The game farm was originally designed as a holding facility for the animal actors between movie shoots by Disney Studios. This “in-between” time was used to train the animals for future movies. Movies were filmed there until the 1990s.
They include “The Vanishing Prairie” and “The Incredible Journey” (the first films on the farm), “Charlie the Lonesome Cougar,” “King of the Grizzlies,” “Never Cry Wolf” and many others in Disney films and Disney’s True Life Adventures documentaries.
Clay Richmond, who worked with the Beebes for 36 years on the game farm as animal manager, said Walt Disney put great trust in Lloyd’s ability to shoot animals in the wild.
“He was quiet in life, but he impressed enough people” that he became successful in the business, Richmond said.
Disney, a perfectionist who always wanted to have the best of everything, sent Lloyd to Antarctica for filming.
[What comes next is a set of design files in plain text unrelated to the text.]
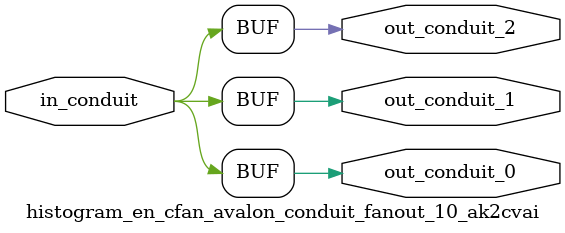
<source format=sv>


 


// --------------------------------------------------------------------------------
//| Avalon Conduit Fan-Out
// --------------------------------------------------------------------------------

// ------------------------------------------
// Generation parameters:
//   output_name:       histogram_en_cfan_avalon_conduit_fanout_10_ak2cvai
//   numFanOut:         3
//   
// ------------------------------------------

module histogram_en_cfan_avalon_conduit_fanout_10_ak2cvai (     

// Interface: out_conduit_0
 output                    out_conduit_0,
// Interface: out_conduit_1
 output                    out_conduit_1,
// Interface: out_conduit_2
 output                    out_conduit_2,

// Interface: in_conduit
 input                   in_conduit

);

   assign  out_conduit_0 = in_conduit;
   assign  out_conduit_1 = in_conduit;
   assign  out_conduit_2 = in_conduit;

endmodule //


</source>
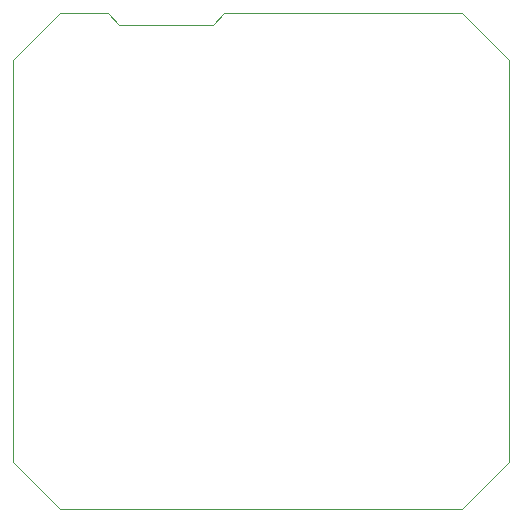
<source format=gbr>
G04 #@! TF.GenerationSoftware,KiCad,Pcbnew,(6.0.5)*
G04 #@! TF.CreationDate,2022-09-26T13:26:44+02:00*
G04 #@! TF.ProjectId,Huvud,48757675-642e-46b6-9963-61645f706362,rev?*
G04 #@! TF.SameCoordinates,PXad91980PY876bf80*
G04 #@! TF.FileFunction,Profile,NP*
%FSLAX46Y46*%
G04 Gerber Fmt 4.6, Leading zero omitted, Abs format (unit mm)*
G04 Created by KiCad (PCBNEW (6.0.5)) date 2022-09-26 13:26:44*
%MOMM*%
%LPD*%
G01*
G04 APERTURE LIST*
G04 #@! TA.AperFunction,Profile*
%ADD10C,0.100000*%
G04 #@! TD*
G04 #@! TA.AperFunction,Profile*
%ADD11C,0.050000*%
G04 #@! TD*
G04 APERTURE END LIST*
D10*
X42000000Y38000000D02*
X42000000Y4000000D01*
D11*
X4000000Y42000000D02*
X8000000Y42000000D01*
X17900000Y42000000D02*
X38000000Y42000000D01*
D10*
X9000000Y41000000D02*
X8000000Y42000000D01*
D11*
X4000000Y0D02*
X0Y4000000D01*
X38000000Y42000000D02*
X42000000Y38000000D01*
D10*
X17900000Y42000000D02*
X16900000Y41000000D01*
X16900000Y41000000D02*
X9000000Y41000000D01*
D11*
X0Y38000000D02*
X4000000Y42000000D01*
D10*
X0Y4000000D02*
X0Y38000000D01*
D11*
X38000000Y0D02*
X42000000Y4000000D01*
D10*
X38000000Y0D02*
X4000000Y0D01*
M02*

</source>
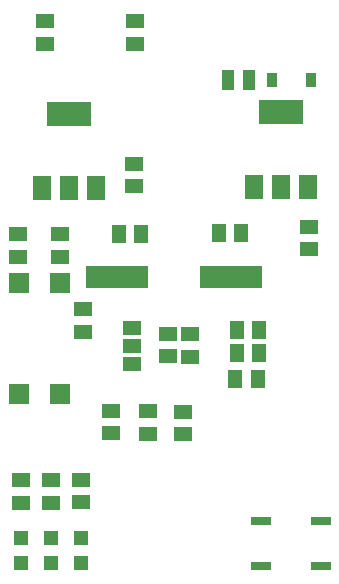
<source format=gbr>
G04 EAGLE Gerber RS-274X export*
G75*
%MOMM*%
%FSLAX34Y34*%
%LPD*%
%INSolderpaste Bottom*%
%IPPOS*%
%AMOC8*
5,1,8,0,0,1.08239X$1,22.5*%
G01*
%ADD10R,1.300000X1.500000*%
%ADD11R,1.500000X1.300000*%
%ADD12R,1.020000X1.780000*%
%ADD13R,1.778000X1.778000*%
%ADD14R,1.600200X1.168400*%
%ADD15R,1.200000X1.200000*%
%ADD16R,1.651000X0.762000*%
%ADD17R,1.500000X2.000000*%
%ADD18R,3.800000X2.000000*%
%ADD19R,5.334000X1.930400*%
%ADD20R,0.910000X1.220000*%


D10*
X298044Y207518D03*
X279044Y207518D03*
X298044Y188532D03*
X279044Y188532D03*
D11*
X172148Y120294D03*
X172148Y139294D03*
D10*
X296837Y166624D03*
X277837Y166624D03*
D11*
X233616Y119786D03*
X233616Y138786D03*
D10*
X178968Y289052D03*
X197968Y289052D03*
D11*
X239522Y185318D03*
X239522Y204318D03*
X220536Y204572D03*
X220536Y185572D03*
X204089Y119913D03*
X204089Y138913D03*
X193040Y450240D03*
X193040Y469240D03*
X148590Y225400D03*
X148590Y206400D03*
D10*
X282550Y289560D03*
X263550Y289560D03*
D11*
X129540Y269900D03*
X129540Y288900D03*
X93980Y269900D03*
X93980Y288900D03*
X340360Y276250D03*
X340360Y295250D03*
D12*
X289379Y419544D03*
X271579Y419544D03*
D11*
X96519Y61682D03*
X96519Y80682D03*
X121920Y61684D03*
X121920Y80684D03*
X147194Y61875D03*
X147194Y80875D03*
D13*
X94260Y247660D03*
X94260Y153660D03*
X129260Y247660D03*
X129260Y153660D03*
D14*
X190246Y209296D03*
X190246Y194056D03*
X190246Y178816D03*
D15*
X147320Y10836D03*
X147320Y31836D03*
X121666Y10963D03*
X121666Y31963D03*
D16*
X350520Y46482D03*
X299720Y46482D03*
X350520Y8382D03*
X299720Y8382D03*
D15*
X96520Y10963D03*
X96520Y31963D03*
D17*
X339230Y329180D03*
X316230Y329180D03*
X293230Y329180D03*
D18*
X316230Y392180D03*
D19*
X177800Y252730D03*
X274320Y252730D03*
D20*
X308770Y419100D03*
X341470Y419100D03*
D17*
X160160Y327910D03*
X137160Y327910D03*
X114160Y327910D03*
D18*
X137160Y390910D03*
D11*
X191770Y348590D03*
X191770Y329590D03*
X116840Y469240D03*
X116840Y450240D03*
M02*

</source>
“He was the only one to bring back Disney footage because he knew how to keep the camera warm in cold weather,” Richmond recalled. Beebe used a heavy parka to protect his equipment and film from freezing and shattering, Richmond said.
Sense of humor
Craig Massey, a Beebe nephew on Catherine’s side of the family, said Lloyd impressed him when he led giant bears around the farm with a rope around their neck.
Recalling Lloyd’s subtle sense of humor, Massey said he once asked if he could lead the biggest grizzly, Teddy, around.
With Teddy, he recalled Beebe saying, “It’s kind of a tossup who leads who.”
He also remembers warily sitting across the Beebe family’s kitchen table with a Canadian cougar sitting in a chair on the other end of the table “just looking at us.”
‘Unconditional love’
Beebe family friend Bill Humphreys remembered the couple for their “unconditional love.”
Lynn Chesnut, his voice choked with emotion, said it was a privilege to know the Beebes over the past 20 years.
“If you needed something, he was right there,” Chesnut said, calling the Beebes “a true example of people of God.”
Bob Clark, who grew up on his family’s farm just north of the Beebe farm, said he regrets not having turned off Ward Road to visit the Beebes one last time before they died.
“I may see them again, because if there is a heaven they’re there,” Clark said.
Sequim native Ryan Kent Smith, an aide to state Sen. Jim Hargrove, D-Hoquiam, read a resolution sponsored by Hargrove and several other lawmakers that was read and adopted Thursday on the Senate floor.
The resolution recognizes the Beebes for assisting the state with the conservation and rehabilitation of wildlife for decades.
“These visionaries of Sequim, after 71 years together, passed away this month within two days of each other, leaving Sequim and the 24th District less for it,” the resolution states.
“The Beebes have left a rich legacy to the people of Clallam County, the 24th District and the State of Washington,” it states, concluding: “That the Washington State Senate honor Lloyd and Catherine Beebe for their lifelong commitment to each other, their children, grandchildren, great-grandchildren, their animals, and the betterment of the Olympic Peninsula.”